1 Samuel 1:21-28
ANNA Y SAMUEL: DEJAR IR
“Yo, por mi parte, lo he dedicado al Señor, y mientras viva estará dedicado a él”.
1 Samuel 1:28
¿Le ha tocado pasar el momento difícil de ver partir a alguien que ama? Puede ser cuando sale a un trabajo en un lugar remoto, o dejamos a un niño en un campamento, o enviamos a un adolescente a la universidad. En algunas ocasiones nos despedimos con la incertidumbre de no saber si nuestro próximo encuentro será cuando estemos en gloria.
Ana había orado desesperadamente por tener un hijo y había prometido que, si el Señor se lo daba, lo dedicaría a su servicio. El Señor le dio ese hijo y ahora ha llegado el momento de cumplir su promesa y que su pequeño quede al cuidado del sacerdote Elí. ¿Puede imaginar lo difícil que fue ese día para ella al tener que desprenderse de su único hijo? Pero en su oración no refleja tristeza (1 Samuel 2) porque sabía que Dios estaba a cargo de su hijo. Se lo había entregado al Señor, porque era una bendición que él mismo le había dado. Ella confiaba en que toda la vida de su hijo estaba en manos de Dios.

(Elementos de un conjunto de datos)
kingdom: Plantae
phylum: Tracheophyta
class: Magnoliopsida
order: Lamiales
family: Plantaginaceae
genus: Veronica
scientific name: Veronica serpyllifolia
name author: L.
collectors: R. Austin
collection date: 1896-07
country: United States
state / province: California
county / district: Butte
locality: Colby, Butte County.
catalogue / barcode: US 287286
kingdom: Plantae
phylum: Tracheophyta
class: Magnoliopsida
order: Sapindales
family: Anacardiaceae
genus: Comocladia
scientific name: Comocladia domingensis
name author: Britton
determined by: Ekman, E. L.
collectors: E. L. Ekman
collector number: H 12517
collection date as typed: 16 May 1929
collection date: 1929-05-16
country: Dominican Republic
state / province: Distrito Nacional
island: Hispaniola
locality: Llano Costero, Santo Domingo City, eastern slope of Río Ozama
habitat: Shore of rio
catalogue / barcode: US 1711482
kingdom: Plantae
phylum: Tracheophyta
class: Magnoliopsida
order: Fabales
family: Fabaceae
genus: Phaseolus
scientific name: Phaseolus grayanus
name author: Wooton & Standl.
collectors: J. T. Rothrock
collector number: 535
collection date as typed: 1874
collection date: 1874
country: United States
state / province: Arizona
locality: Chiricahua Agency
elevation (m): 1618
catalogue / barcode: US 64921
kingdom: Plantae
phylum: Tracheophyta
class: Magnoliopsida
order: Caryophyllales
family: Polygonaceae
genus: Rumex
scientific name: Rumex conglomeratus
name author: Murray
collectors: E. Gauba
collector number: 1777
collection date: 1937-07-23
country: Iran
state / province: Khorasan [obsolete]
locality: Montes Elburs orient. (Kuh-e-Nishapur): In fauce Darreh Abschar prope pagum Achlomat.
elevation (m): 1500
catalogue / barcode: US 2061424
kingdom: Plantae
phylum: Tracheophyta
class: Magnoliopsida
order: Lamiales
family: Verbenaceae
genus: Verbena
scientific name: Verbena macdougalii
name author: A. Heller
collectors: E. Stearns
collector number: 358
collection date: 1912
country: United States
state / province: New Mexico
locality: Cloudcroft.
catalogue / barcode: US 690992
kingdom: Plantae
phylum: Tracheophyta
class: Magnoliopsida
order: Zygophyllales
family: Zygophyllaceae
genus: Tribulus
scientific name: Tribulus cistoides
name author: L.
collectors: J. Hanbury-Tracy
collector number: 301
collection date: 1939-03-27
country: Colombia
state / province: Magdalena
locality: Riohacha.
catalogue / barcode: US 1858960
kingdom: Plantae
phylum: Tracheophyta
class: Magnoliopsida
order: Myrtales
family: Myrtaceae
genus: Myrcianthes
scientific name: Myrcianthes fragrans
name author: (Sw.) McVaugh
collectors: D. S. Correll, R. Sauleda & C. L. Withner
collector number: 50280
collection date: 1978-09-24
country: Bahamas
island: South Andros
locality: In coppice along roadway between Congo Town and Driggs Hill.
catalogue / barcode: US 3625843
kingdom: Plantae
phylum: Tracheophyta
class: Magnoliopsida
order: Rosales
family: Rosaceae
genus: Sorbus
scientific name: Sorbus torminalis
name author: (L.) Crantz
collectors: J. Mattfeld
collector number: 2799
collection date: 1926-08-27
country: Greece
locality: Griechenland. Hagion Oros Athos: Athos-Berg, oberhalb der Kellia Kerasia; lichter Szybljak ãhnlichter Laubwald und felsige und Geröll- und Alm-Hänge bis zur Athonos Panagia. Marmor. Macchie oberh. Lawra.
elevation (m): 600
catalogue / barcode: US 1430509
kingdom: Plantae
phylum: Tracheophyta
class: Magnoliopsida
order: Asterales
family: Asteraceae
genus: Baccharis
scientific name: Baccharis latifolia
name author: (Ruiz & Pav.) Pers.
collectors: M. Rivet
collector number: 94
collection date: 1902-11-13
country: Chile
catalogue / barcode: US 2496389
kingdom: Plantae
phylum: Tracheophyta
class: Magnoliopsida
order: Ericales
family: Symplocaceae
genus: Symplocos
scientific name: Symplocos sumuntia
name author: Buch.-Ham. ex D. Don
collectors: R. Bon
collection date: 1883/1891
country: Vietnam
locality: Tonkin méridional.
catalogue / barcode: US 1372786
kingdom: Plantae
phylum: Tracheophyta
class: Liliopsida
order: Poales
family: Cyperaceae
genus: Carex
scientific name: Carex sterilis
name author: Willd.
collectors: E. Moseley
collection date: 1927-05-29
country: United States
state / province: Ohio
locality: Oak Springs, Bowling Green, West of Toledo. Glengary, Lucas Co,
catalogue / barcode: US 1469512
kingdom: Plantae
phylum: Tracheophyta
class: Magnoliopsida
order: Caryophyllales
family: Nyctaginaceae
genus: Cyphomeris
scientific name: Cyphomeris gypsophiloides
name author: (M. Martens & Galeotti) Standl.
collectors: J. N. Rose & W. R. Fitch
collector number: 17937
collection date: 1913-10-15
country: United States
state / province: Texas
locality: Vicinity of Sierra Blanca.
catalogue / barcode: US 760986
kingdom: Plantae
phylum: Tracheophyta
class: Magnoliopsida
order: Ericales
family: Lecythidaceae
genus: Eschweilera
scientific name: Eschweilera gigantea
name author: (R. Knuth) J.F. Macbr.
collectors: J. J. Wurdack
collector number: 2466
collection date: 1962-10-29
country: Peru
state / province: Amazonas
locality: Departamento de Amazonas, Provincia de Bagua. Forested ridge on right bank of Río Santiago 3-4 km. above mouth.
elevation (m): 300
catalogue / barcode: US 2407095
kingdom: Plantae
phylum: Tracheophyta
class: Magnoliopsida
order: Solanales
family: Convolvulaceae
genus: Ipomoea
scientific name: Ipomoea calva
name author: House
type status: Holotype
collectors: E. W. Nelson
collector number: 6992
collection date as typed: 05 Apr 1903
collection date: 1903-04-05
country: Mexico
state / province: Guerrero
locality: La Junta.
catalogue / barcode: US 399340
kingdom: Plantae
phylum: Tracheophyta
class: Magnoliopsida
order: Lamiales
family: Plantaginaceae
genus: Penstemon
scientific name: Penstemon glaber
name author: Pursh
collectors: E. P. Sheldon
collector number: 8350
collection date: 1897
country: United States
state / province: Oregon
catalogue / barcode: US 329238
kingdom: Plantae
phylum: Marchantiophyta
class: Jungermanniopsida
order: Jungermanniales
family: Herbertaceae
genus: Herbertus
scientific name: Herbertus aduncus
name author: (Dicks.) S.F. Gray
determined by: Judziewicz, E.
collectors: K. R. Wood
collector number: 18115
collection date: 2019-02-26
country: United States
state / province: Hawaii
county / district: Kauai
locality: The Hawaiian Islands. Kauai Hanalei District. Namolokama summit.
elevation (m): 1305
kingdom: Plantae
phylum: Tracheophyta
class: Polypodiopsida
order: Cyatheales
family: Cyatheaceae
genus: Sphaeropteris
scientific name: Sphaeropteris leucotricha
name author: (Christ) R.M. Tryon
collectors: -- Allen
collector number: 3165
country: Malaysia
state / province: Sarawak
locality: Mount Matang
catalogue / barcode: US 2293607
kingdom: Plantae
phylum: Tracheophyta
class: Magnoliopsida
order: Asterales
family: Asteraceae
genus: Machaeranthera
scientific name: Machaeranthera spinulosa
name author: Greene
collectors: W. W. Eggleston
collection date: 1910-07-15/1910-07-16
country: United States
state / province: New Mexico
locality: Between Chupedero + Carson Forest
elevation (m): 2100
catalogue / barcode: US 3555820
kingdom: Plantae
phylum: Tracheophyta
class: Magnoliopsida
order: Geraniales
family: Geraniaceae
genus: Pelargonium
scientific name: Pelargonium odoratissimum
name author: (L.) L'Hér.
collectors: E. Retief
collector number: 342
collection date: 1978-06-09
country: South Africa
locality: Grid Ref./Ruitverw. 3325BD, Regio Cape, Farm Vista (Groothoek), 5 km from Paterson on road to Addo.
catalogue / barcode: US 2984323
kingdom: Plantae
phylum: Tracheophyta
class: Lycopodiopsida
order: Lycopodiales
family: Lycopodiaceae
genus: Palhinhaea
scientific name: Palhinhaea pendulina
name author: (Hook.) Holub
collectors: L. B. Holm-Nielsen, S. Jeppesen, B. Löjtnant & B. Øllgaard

**TAREA REQUERIDA 1**:
Conteste estas preguntas sobre el texto de Ana y Samuel:
(a) ¿Qué había prometido Ana si el Señor le daba un hijo?
(b) ¿Al cuidado de quién debía quedar su pequeño?
(c) ¿Por qué la oración de Ana no refleja tristeza?
**TAREA REQUERIDA 2**: Transcriba del texto de Ana y Samuel el fragmento que empieza en "Ana había orado" y termina en "manos de Dios.".
Responda basándose solo en el texto.

**RESULTADO DEL EJERCICIO 1**:
(a) Que lo dedicaría a su servicio.
(b) Al cuidado del sacerdote Elí.
(c) Porque sabía que Dios estaba a cargo de su hijo.

**RESULTADO DEL EJERCICIO 2**:
Ana había orado desesperadamente por tener un hijo y había prometido que, si el Señor se lo daba, lo dedicaría a su servicio. El Señor le dio ese hijo y ahora ha llegado el momento de cumplir su promesa y que su pequeño quede al cuidado del sacerdote Elí. ¿Puede imaginar lo difícil que fue ese día para ella al tener que desprenderse de su único hijo? Pero en su oración no refleja tristeza (1 Samuel 2) porque sabía que Dios estaba a cargo de su hijo. Se lo había entregado al Señor, porque era una bendición que él mismo le había dado. Ella confiaba en que toda la vida de su hijo estaba en manos de Dios.